This repository contains the A2A Commerce Specification — a set of documents, not executable code. As such, the notion of "security vulnerabilities" is different from a typical software project.
We welcome reports in the following categories:
- Security-relevant errors in the specification itself — e.g., protocol flows that enable replay attacks, authentication patterns that weaken trust, economic incentive structures that reward malicious agents
- Trust, safety, and privacy concerns in the normative text — e.g., patterns that could leak Principal information to unintended parties
- Threat models we may have missed — scenarios where a compliant A2A Commerce implementation could be exploited by a sophisticated attacker
The following should not be reported via this channel:
- Bugs in implementations (those belong to the implementation project)
- Vulnerabilities in AgentShow's own platform (report to agentshow.shop)
- Vulnerabilities in third-party agent frameworks (Google A2A, MCP, etc.) — report to those upstream projects
- General questions about security → use GitHub Discussions
If you believe you have found a security-relevant flaw in the A2A Commerce Specification, please report it privately before opening a public issue.
Contact: security@agentshow.shop
Please include:
- A clear description of the issue and why it is security-relevant
- The specific section(s) of the specification affected
- A proposed mitigation or fix, if you have one
- Your name and affiliation (optional, for acknowledgment)
What to expect:
- We aim to respond within 5 business days
- We will work with you to understand and validate the report
- If the issue is confirmed, we will plan a correction and coordinate disclosure
- If the issue is out of scope, we will explain why and suggest where to report it instead
For confirmed security-relevant issues in the specification:
- Day 0: Report received, acknowledgment sent
- Day 0–14: Triage, investigation, validation
- Day 14–30: Fix developed, reviewed, and prepared for publication
- Day 30: Fix published in a new spec version (e.g., v1.0.1) with attribution
This timeline is a goal, not a guarantee. Severe issues may be handled faster; complex issues may require more time.
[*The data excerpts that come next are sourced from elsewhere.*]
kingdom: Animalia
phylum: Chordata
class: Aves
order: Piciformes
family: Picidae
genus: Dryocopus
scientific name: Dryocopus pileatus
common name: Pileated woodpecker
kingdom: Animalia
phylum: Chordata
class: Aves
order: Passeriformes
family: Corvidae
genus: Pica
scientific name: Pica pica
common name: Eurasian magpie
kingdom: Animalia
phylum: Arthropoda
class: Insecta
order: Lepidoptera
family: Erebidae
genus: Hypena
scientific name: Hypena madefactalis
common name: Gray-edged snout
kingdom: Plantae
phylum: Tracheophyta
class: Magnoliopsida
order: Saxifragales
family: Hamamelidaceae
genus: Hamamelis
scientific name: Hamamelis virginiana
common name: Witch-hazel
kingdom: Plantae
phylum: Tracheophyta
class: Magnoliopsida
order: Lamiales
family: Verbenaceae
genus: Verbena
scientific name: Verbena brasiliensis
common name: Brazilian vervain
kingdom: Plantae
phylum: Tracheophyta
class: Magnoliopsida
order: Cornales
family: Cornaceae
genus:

We gratefully acknowledge security researchers who report issues in good faith. Reporters will be credited in the spec CHANGELOG (unless they prefer to remain anonymous).
We consider security research conducted according to this policy to be:
- Authorized in view of any applicable anti-circumvention laws
- Exempt from restrictions in our terms of service that would interfere with good-faith security research
- Lawful, helpful to the overall security of the open internet, and conducted in good faith
We will not pursue legal action against researchers who report in good faith and within the scope described here.
If you are unsure whether something qualifies as a security issue, err on the side of caution and send an email. We would rather receive a non-issue than miss a real one.